Goodwin Liu caught hiding the ball, Part Two

Appeals court nominee Goodwin Liu claims that his failure to provide the Senate Judiciary Committee with more than 100 of his speeches and writings was inadvertent. In support of this claim, Liu’s supporters claim the omissions were inconsequential. Former Bush White House ethics adviser Richard Painter has tried to minimze them as “a brown bag lunch here, a talk with alumni there, etc.”
As Ed Whelan has shown, the facts do not support this defense. One of Liu’s omissions was a “showcase panel” at the American Constitution Society’s 2004 annual convention. This was a big deal. The American Constitution Society is the left’s much ballyhooed attempt at an answer to its legal bete noire, the Federalist Society. And, as the name indicates, “showcase panels” are major events at the annual convention, just as they are at the Federalist Society’s.
Moreover, the transcript of that showcase panel establishes that Liu’s remarks were noteworthy, indeed. He explicitly called for three important Supreme Court precedents to “be swept into the dustbin of history.” Three cases are:

Milliken v. Bradley, which limited the legal availability of interdistrict school desegregation remedies to situations where plaintiffs could prove that ‘there has been a constitutional violation within one district that produces a significant segregrative effect in another district.”
San Antonio Independent School District v. Rodriguez, which held that education is not a fundamental right, the provision of which is subject to strict judicial scrutiny under the Fourteenth Amendment.
Adarand Constructors, Inc. v. Peña, which holds, per Justice O’Connor, that racial classifications imposed by the federal government (including those that disadvantage whites) must be subject to strict scrutiny.
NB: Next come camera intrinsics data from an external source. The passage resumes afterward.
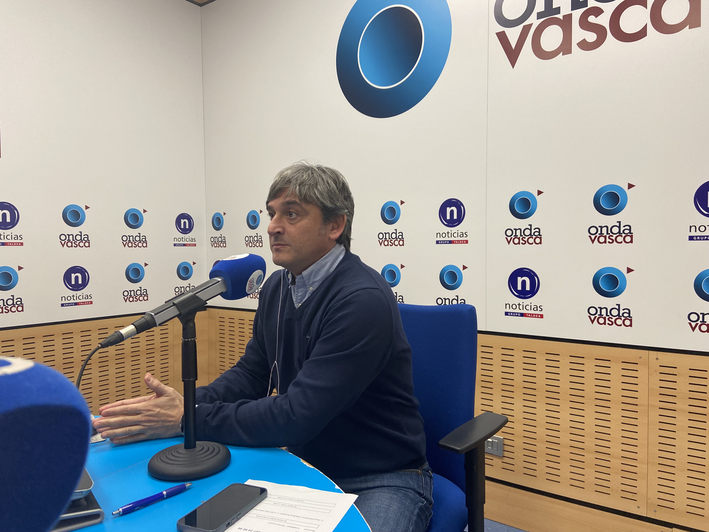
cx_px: 354
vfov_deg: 53.1
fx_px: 533
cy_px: 266
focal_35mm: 26
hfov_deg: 67.3
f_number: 1.8
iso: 100
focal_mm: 4.25
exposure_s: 1/100
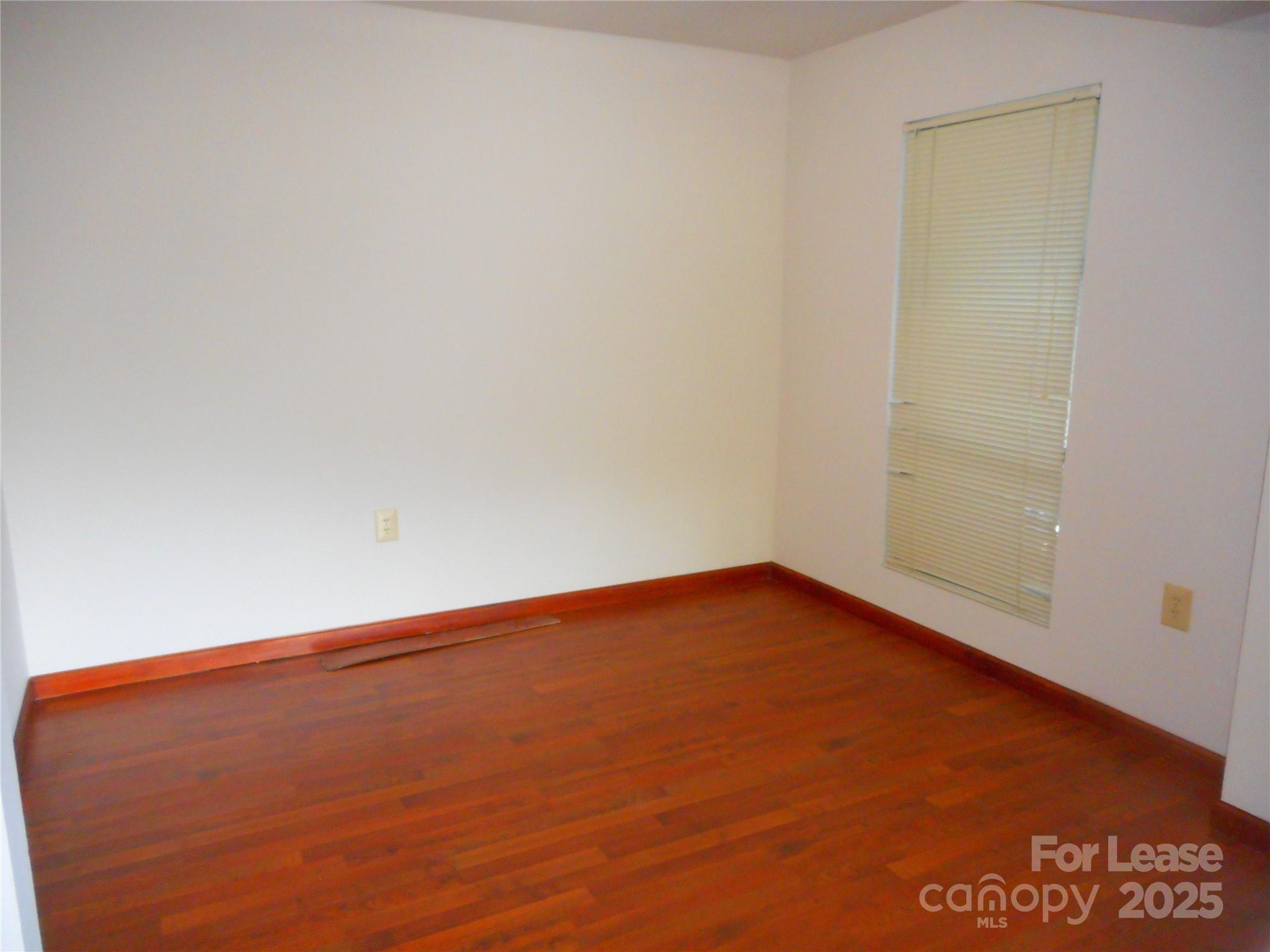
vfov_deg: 54.9
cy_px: 476
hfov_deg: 69.4
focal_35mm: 25
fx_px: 917
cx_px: 635
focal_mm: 4.5
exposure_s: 1/25
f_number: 3.7
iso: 400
At the American Constitution Society event, Liu also explicity rejected the “precept that judges are just supposed to figure out what the law is and not what it should be.” And Ed Whelan says that, as far as he knows, Liu’s remarks at this event are not merely redundant of other material, or at least not material Liu has yet supplied to the Senate.
Given the importance of the event, and the potential prejudice that will result from the disclosure of Liu’s remarks, it seems obvious that Liu’s failure to disclose his participation was an attempt to hide the ball, not the result of inadvertence.
The Republicans on the Senate Judiciary Committee have also highlighted five other omissions that don’t remotely fit the description of brown bag lunches or talks with alumni: (1) a UC Berkeley commencement speech; (2) an American Constitution Society event on “What the 2008 Election Will Mean for the Supreme Court”; (3) a presentation to the Asian Pacific Bar Association of the Silicon Valley on “The Fate of Affirmative Action from the O’Connor Court to the Roberts Court”; (4) a Berkeley La Raza colloquium; and (5) a panel at an education conference in D.C.
Some of Liu’s omissions were, in fact, trivial. But the non-trivial ones are powerful evidence of an intentional effort to conceal the full extent of his radicalism from the Senate in order to boost his chances of being confirmed.